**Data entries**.
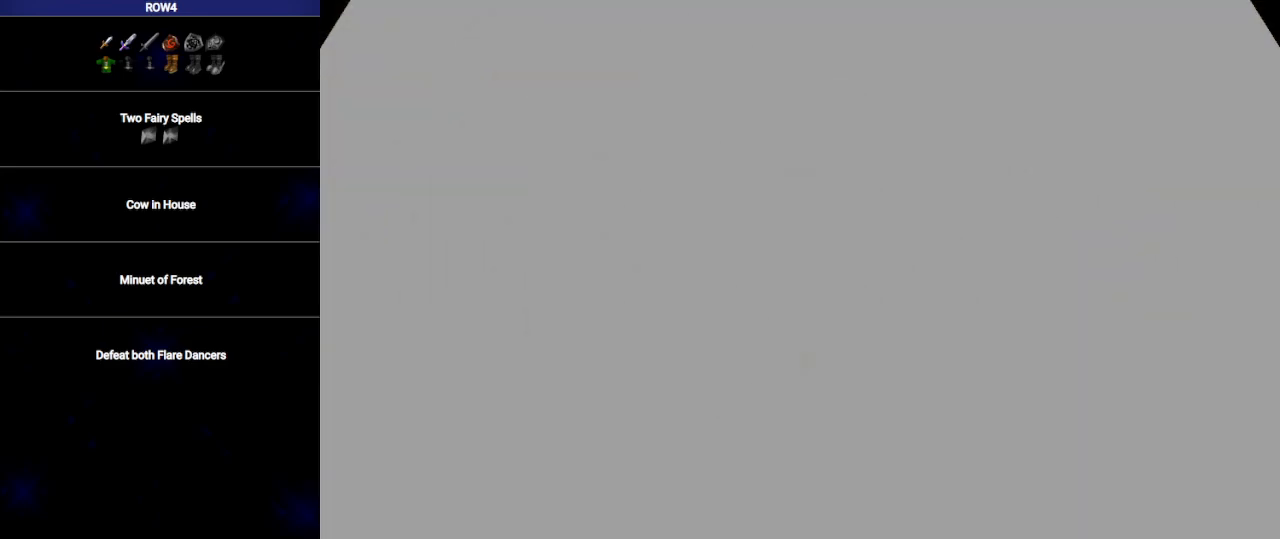
{"buttons": [], "left_stick": "up", "right_stick": "center", "events": []}
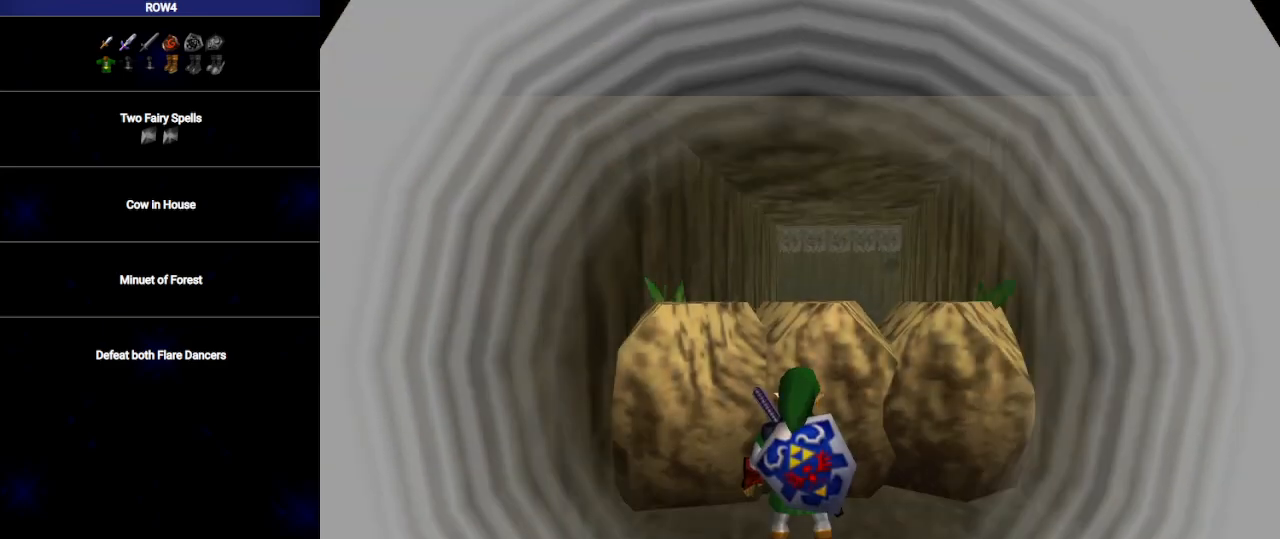
{"buttons": ["L1"], "left_stick": "down", "right_stick": "center", "events": [[283, "Y", "down"], [383, "Y", "up"], [383, "left_stick", "down"], [483, "L1", "down"]]}
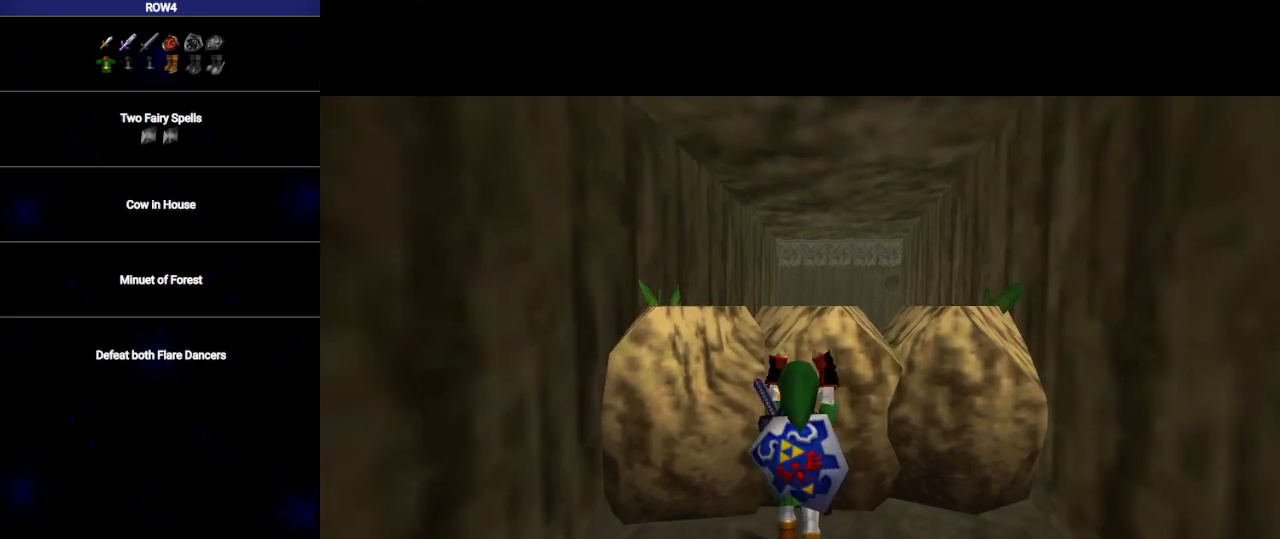
{"buttons": ["L1"], "left_stick": "down", "right_stick": "center", "events": []}
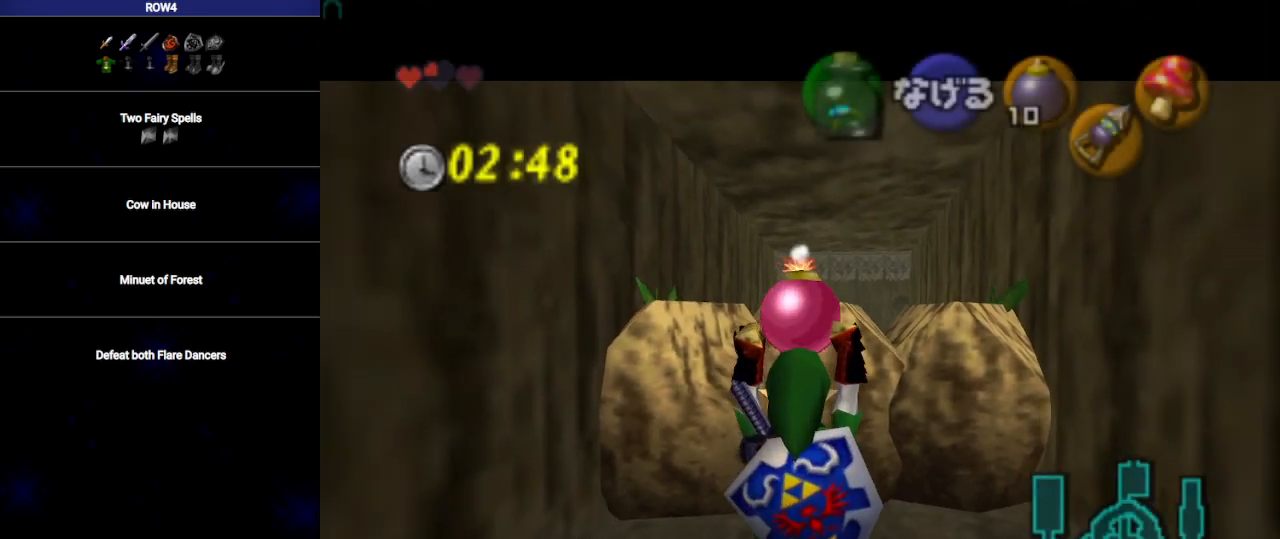
{"buttons": ["L1"], "left_stick": "up", "right_stick": "center", "events": [[33, "left_stick", "up-right"], [100, "left_stick", "up"]]}
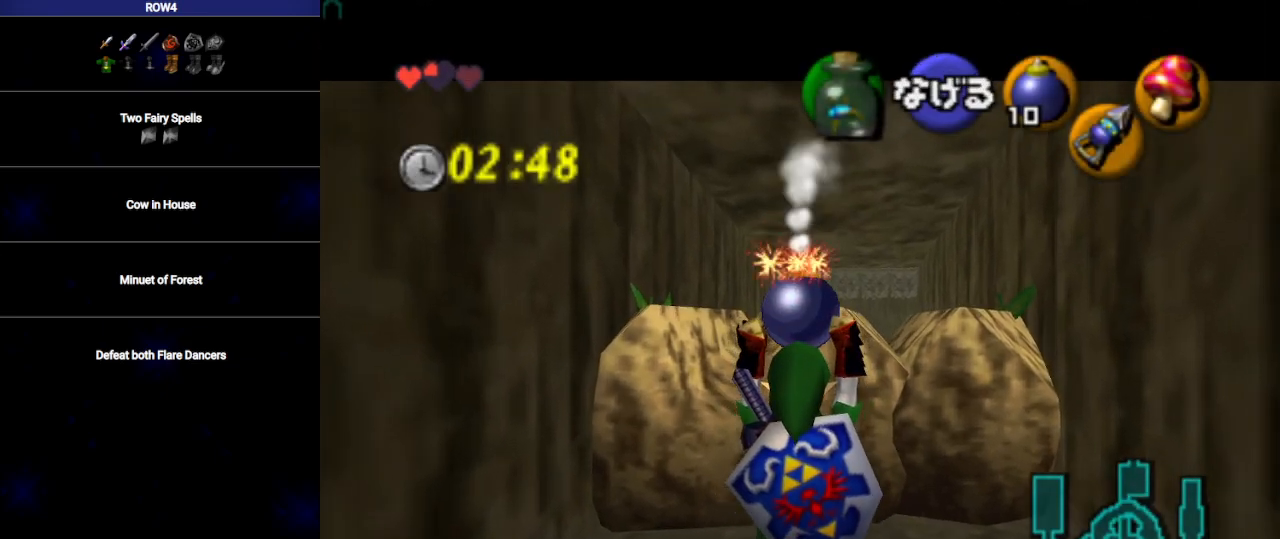
{"buttons": ["L1"], "left_stick": "down", "right_stick": "center", "events": [[133, "L1", "up"], [167, "left_stick", "down"], [283, "L1", "down"]]}
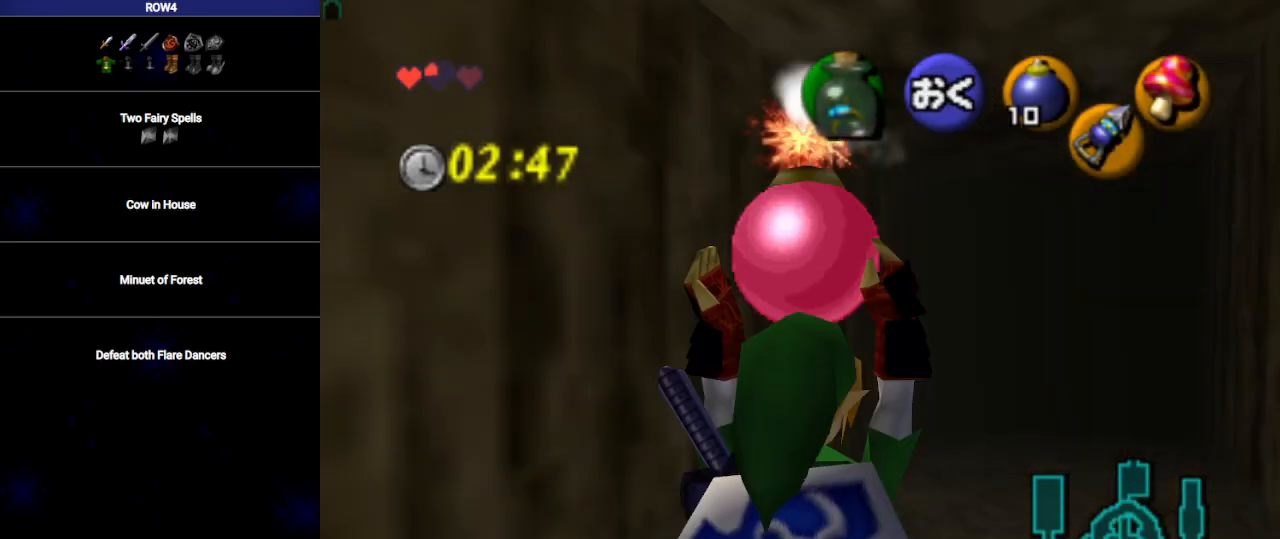
{"buttons": ["A", "L1", "R1"], "left_stick": "right", "right_stick": "center", "events": [[483, "left_stick", "right"], [500, "A", "down"], [500, "R1", "down"]]}
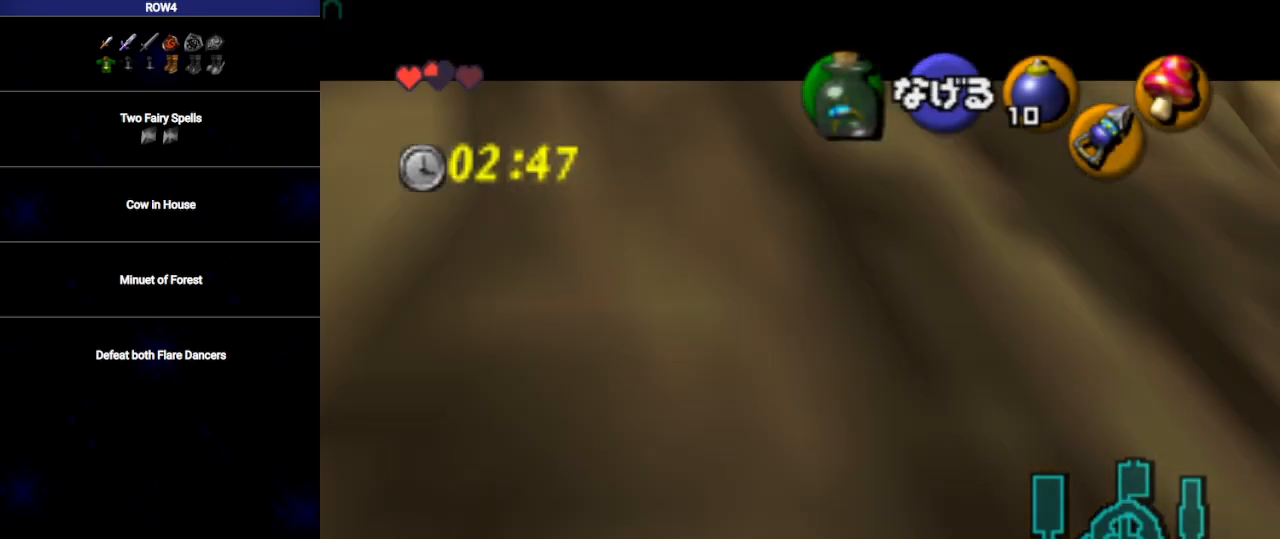
{"buttons": ["A", "L1"], "left_stick": "down", "right_stick": "center", "events": [[100, "A", "up"], [133, "R1", "up"], [233, "left_stick", "center"], [350, "left_stick", "down"], [483, "A", "down"]]}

**Your instructions**.
Would you give the entries above again verbatim, omitting the images they contain?

**Result of this exercise**.
{"buttons": [], "left_stick": "up", "right_stick": "center", "events": []}
{"buttons": ["L1"], "left_stick": "down", "right_stick": "center", "events": [[283, "Y", "down"], [383, "Y", "up"], [383, "left_stick", "down"], [483, "L1", "down"]]}
{"buttons": ["L1"], "left_stick": "down", "right_stick": "center", "events": []}
{"buttons": ["L1"], "left_stick": "up", "right_stick": "center", "events": [[33, "left_stick", "up-right"], [100, "left_stick", "up"]]}
{"buttons": ["L1"], "left_stick": "down", "right_stick": "center", "events": [[133, "L1", "up"], [167, "left_stick", "down"], [283, "L1", "down"]]}
{"buttons": ["A", "L1", "R1"], "left_stick": "right", "right_stick": "center", "events": [[483, "left_stick", "right"], [500, "A", "down"], [500, "R1", "down"]]}
{"buttons": ["A", "L1"], "left_stick": "down", "right_stick": "center", "events": [[100, "A", "up"], [133, "R1", "up"], [233, "left_stick", "center"], [350, "left_stick", "down"], [483, "A", "down"]]}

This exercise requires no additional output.